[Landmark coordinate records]
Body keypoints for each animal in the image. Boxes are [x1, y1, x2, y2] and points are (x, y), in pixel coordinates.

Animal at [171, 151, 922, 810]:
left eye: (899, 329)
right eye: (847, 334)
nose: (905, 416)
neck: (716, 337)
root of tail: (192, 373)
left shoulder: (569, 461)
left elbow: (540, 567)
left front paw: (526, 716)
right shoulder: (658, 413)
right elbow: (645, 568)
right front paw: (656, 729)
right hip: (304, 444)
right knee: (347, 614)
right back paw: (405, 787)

What is required:
Show every line in the entries above that contains the string "right".

Solution:
right eye: (847, 334)
right shoulder: (658, 413)
right elbow: (645, 568)
right front paw: (656, 729)
right hip: (304, 444)
right knee: (347, 614)
right back paw: (405, 787)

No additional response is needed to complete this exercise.